Working memory and unconscious skills

As well as holding long-term knowledge, the brain has a short-term’ notice board, ‘or working memory, to keep track of information that needs to be held for just long enough to be acted upon. Regions of the left hemisphere have a larger role in verbal working memory, while the right hemisphere is more involved in spatial working memory tasks. However, the critical area for processing short-term information is the prefrontal cortex, an area of the brain just behind the forehead that expanded greatly during human evolution.

Procedural or ‘ how to’ memories are stored in the putamen. This structure is located above the hippocampus and has close links with the motor cortex, which controls movement. When you access a procedural memory – for example, when you set out to cycle to the shops – the put a man is included in a circuit of activity that runs through the premotor cortex and cerebellum (a structure at the back of the brain concerned, with balance, coordination, tinting and incoming sensory information). This circuit inte­grates all the functions you need to begin pedaling.

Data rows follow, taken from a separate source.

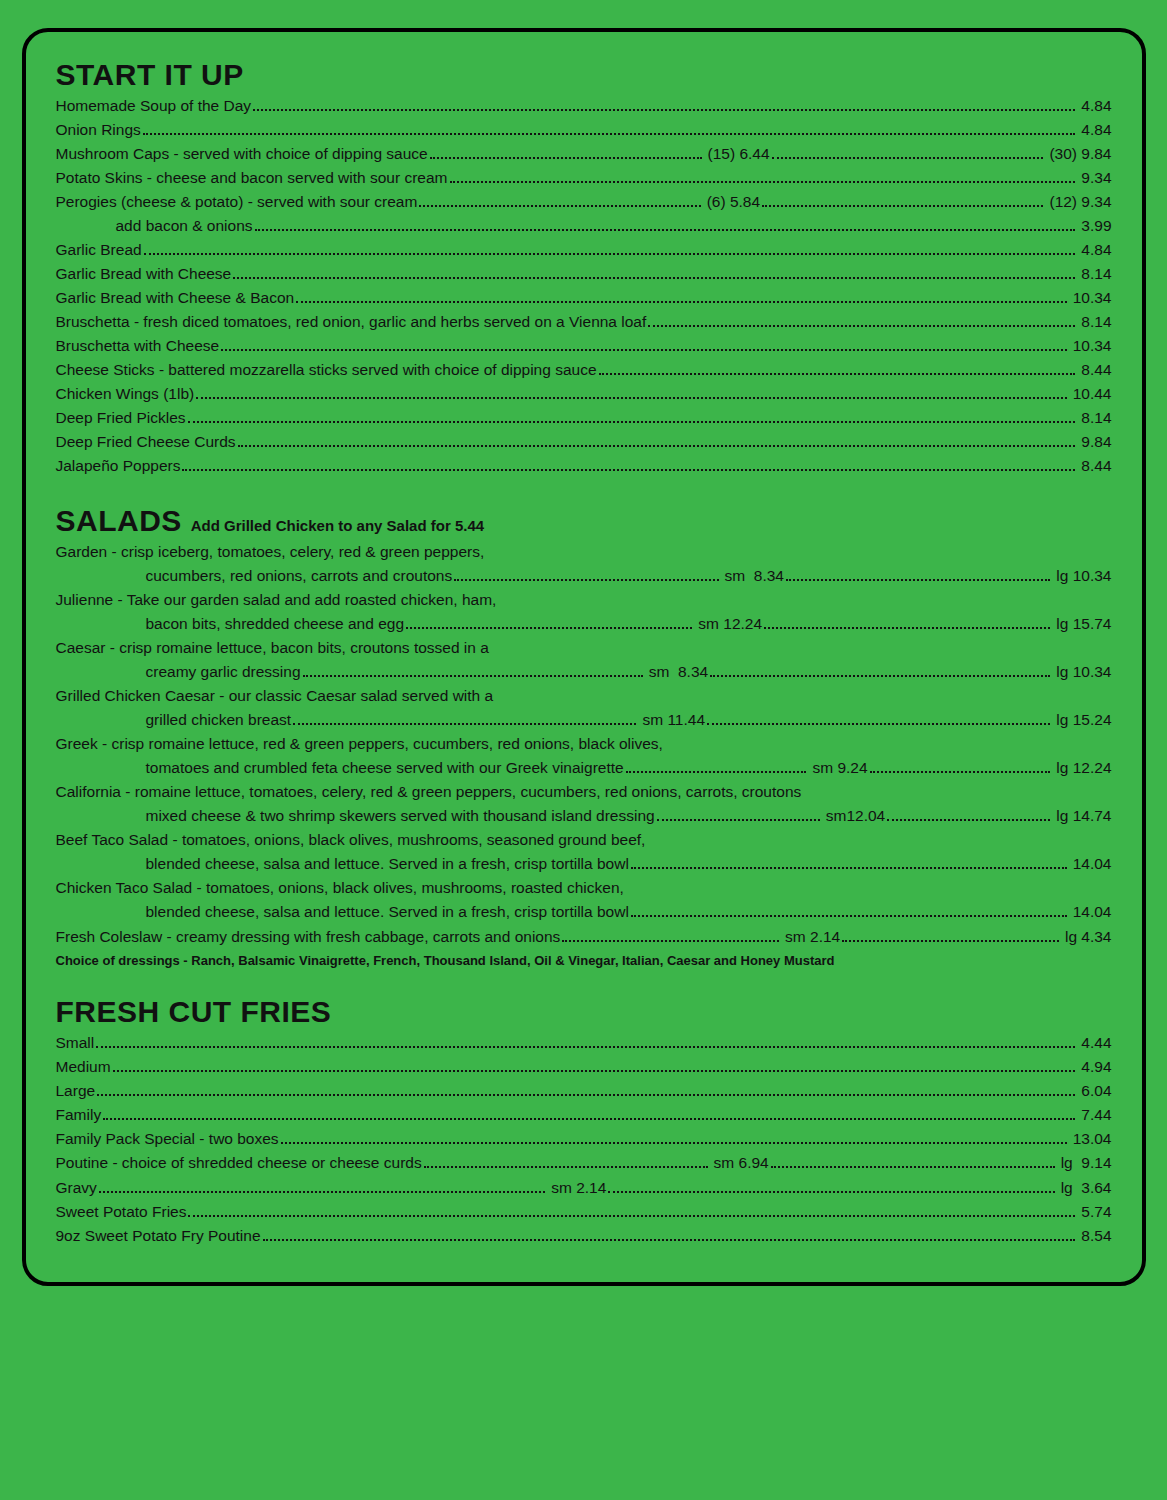START IT UP
Homemade Soup of the Day 4.84
Onion Rings 4.84
Mushroom Caps - served with choice of dipping sauce (15) 6.44 (30) 9.84
Potato Skins - cheese and bacon served with sour cream 9.34
Perogies (cheese & potato) - served with sour cream (6) 5.84 (12) 9.34
add bacon & onions 3.99
Garlic Bread 4.84
Garlic Bread with Cheese 8.14
Garlic Bread with Cheese & Bacon 10.34
Bruschetta - fresh diced tomatoes, red onion, garlic and herbs served on a Vienna loaf 8.14
Bruschetta with Cheese 10.34
Cheese Sticks - battered mozzarella sticks served with choice of dipping sauce 8.44
Chicken Wings (1lb) 10.44
Deep Fried Pickles 8.14
Deep Fried Cheese Curds 9.84
Jalapeño Poppers 8.44
SALADS Add Grilled Chicken to any Salad for 5.44
Garden - crisp iceberg, tomatoes, celery, red & green peppers,
cucumbers, red onions, carrots and croutons sm 8.34 lg 10.34
Julienne - Take our garden salad and add roasted chicken, ham,
bacon bits, shredded cheese and egg sm 12.24 lg 15.74
Caesar - crisp romaine lettuce, bacon bits, croutons tossed in a
creamy garlic dressing sm 8.34 lg 10.34
Grilled Chicken Caesar - our classic Caesar salad served with a
grilled chicken breast sm 11.44 lg 15.24
Greek - crisp romaine lettuce, red & green peppers, cucumbers, red onions, black olives,
tomatoes and crumbled feta cheese served with our Greek vinaigrette sm 9.24 lg 12.24
California - romaine lettuce, tomatoes, celery, red & green peppers, cucumbers, red onions, carrots, croutons
mixed cheese & two shrimp skewers served with thousand island dressing sm12.04 lg 14.74
Beef Taco Salad - tomatoes, onions, black olives, mushrooms, seasoned ground beef,
blended cheese, salsa and lettuce. Served in a fresh, crisp tortilla bowl 14.04
Chicken Taco Salad - tomatoes, onions, black olives, mushrooms, roasted chicken,
blended cheese, salsa and lettuce. Served in a fresh, crisp tortilla bowl 14.04
Fresh Coleslaw - creamy dressing with fresh cabbage, carrots and onions sm 2.14 lg 4.34
Choice of dressings - Ranch, Balsamic Vinaigrette, French, Thousand Island, Oil & Vinegar, Italian, Caesar and Honey Mustard
FRESH CUT FRIES
Small 4.44
Medium 4.94
Large 6.04
Family 7.44
Family Pack Special - two boxes 13.04
Poutine - choice of shredded cheese or cheese curds sm 6.94 lg 9.14
Gravy sm 2.14 lg 3.64
Sweet Potato Fries 5.74
9oz Sweet Potato Fry Poutine 8.54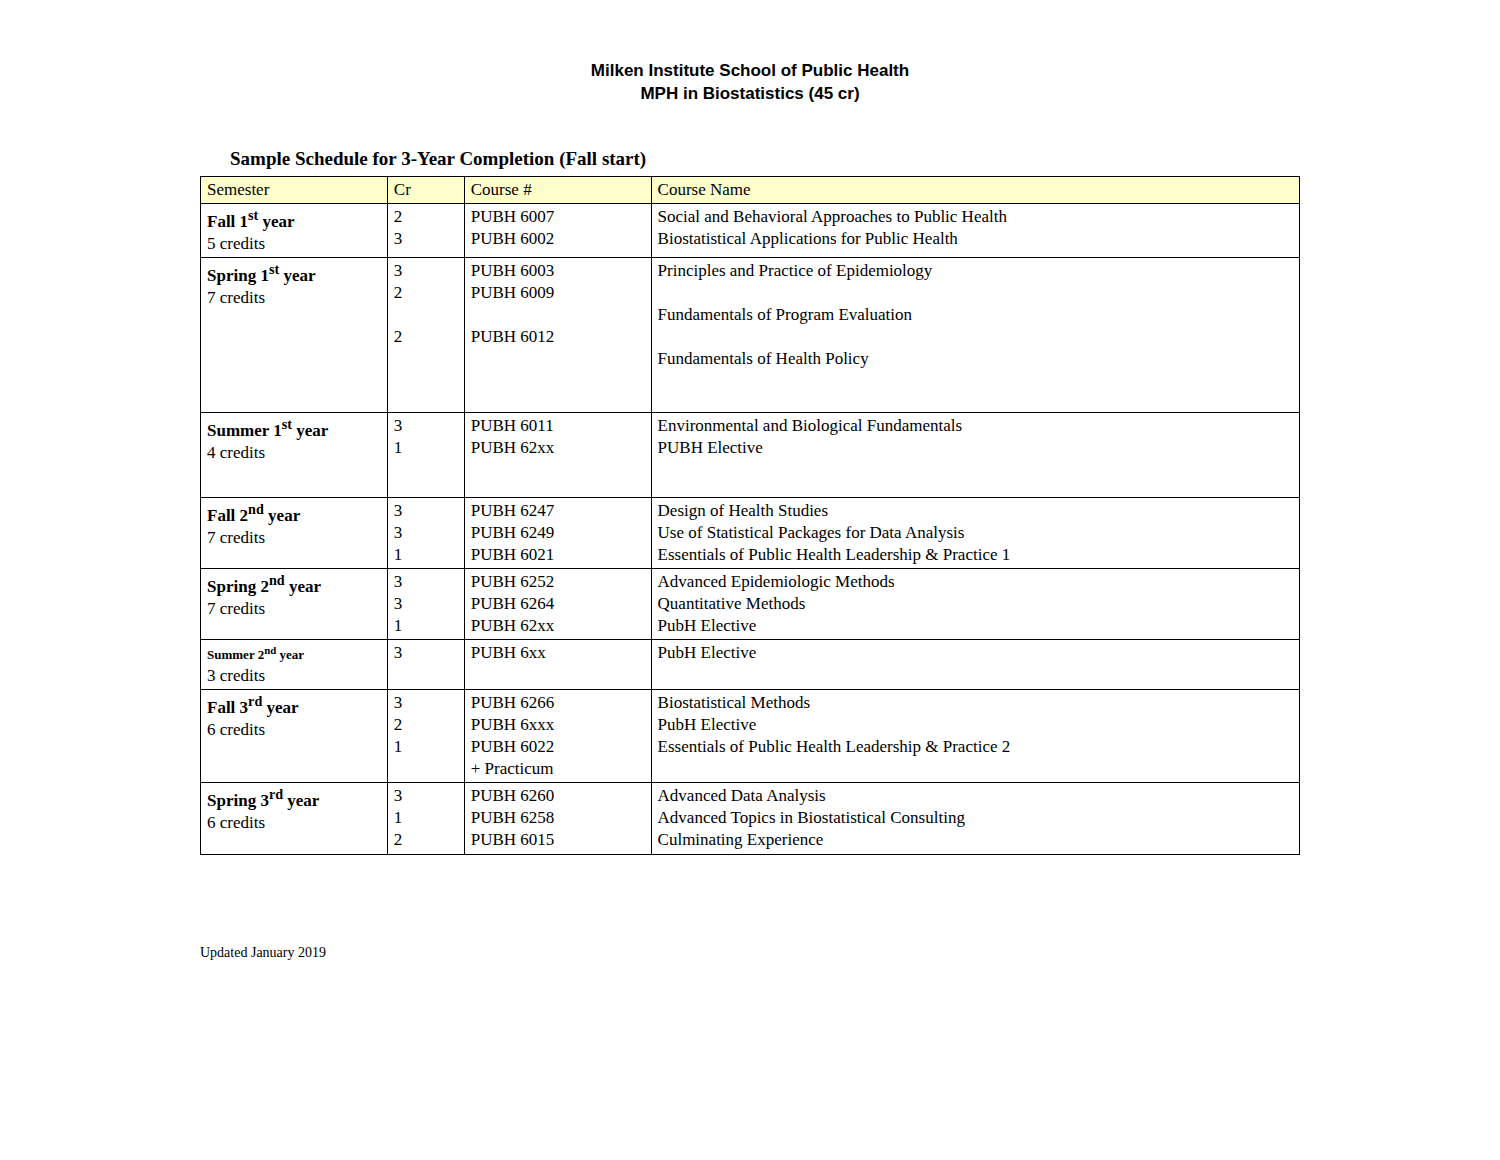Milken Institute School of Public Health
MPH in Biostatistics (45 cr)
Sample Schedule for 3-Year Completion (Fall start)
| Semester | Cr | Course # | Course Name |
| --- | --- | --- | --- |
| Fall 1 st year 5 credits | 2 3 | PUBH 6007 PUBH 6002 | Social and Behavioral Approaches to Public Health Biostatistical Applications for Public Health |
| Spring 1 st year 7 credits | 3 2 2 | PUBH 6003 PUBH 6009 PUBH 6012 | Principles and Practice of Epidemiology Fundamentals of Program Evaluation Fundamentals of Health Policy |
| Summer 1 st year 4 credits | 3 1 | PUBH 6011 PUBH 62xx | Environmental and Biological Fundamentals PUBH Elective |
| Fall 2 nd year 7 credits | 3 3 1 | PUBH 6247 PUBH 6249 PUBH 6021 | Design of Health Studies Use of Statistical Packages for Data Analysis Essentials of Public Health Leadership & Practice 1 |
| Spring 2 nd year 7 credits | 3 3 1 | PUBH 6252 PUBH 6264 PUBH 62xx | Advanced Epidemiologic Methods Quantitative Methods PubH Elective |
| Summer 2 nd year 3 credits | 3 | PUBH 6xx | PubH Elective |
| Fall 3 rd year 6 credits | 3 2 1 | PUBH 6266 PUBH 6xxx PUBH 6022 + Practicum | Biostatistical Methods PubH Elective Essentials of Public Health Leadership & Practice 2 |
| Spring 3 rd year 6 credits | 3 1 2 | PUBH 6260 PUBH 6258 PUBH 6015 | Advanced Data Analysis Advanced Topics in Biostatistical Consulting Culminating Experience |
Updated January 2019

Body states such as fear and anxiety are laid down with the emotion­ally charged events that they accompany and are thought to be stored in the amygdala – the part of the limbic system that registers moods and feel­ings. Emotional memories cannot be accessed consciously but may suddenly pop up in the form of panic attacks or flashbacks.

Locating memory in the brain

The brain’s memory stores were discovered gradually, largely by observing people who developed memory problems after a head injury or stroke and then comparing the size of the damage with the type of memory loss. For example, the ability to lay down new memories and access recent ones is lost after damage to the hippocampus. At the same time, problems with concentration and planning often result from damage to the prefrontal cortex.

Revealing Memory In Action

Today, new methods of brain imaging allow investigators to see the precise brain areas that are activated during the recall of different types of information. Although the general areas that process the main types of memory are now well mapped, no two individuals encode information in precisely the same way. Musicians, for example, might store the memory of a piece of music in a different area from someone who is not a musician because they ‘read’ the information as a skilled memory rather than just a sound. The exact memory ‘geography of every individual brain is unique.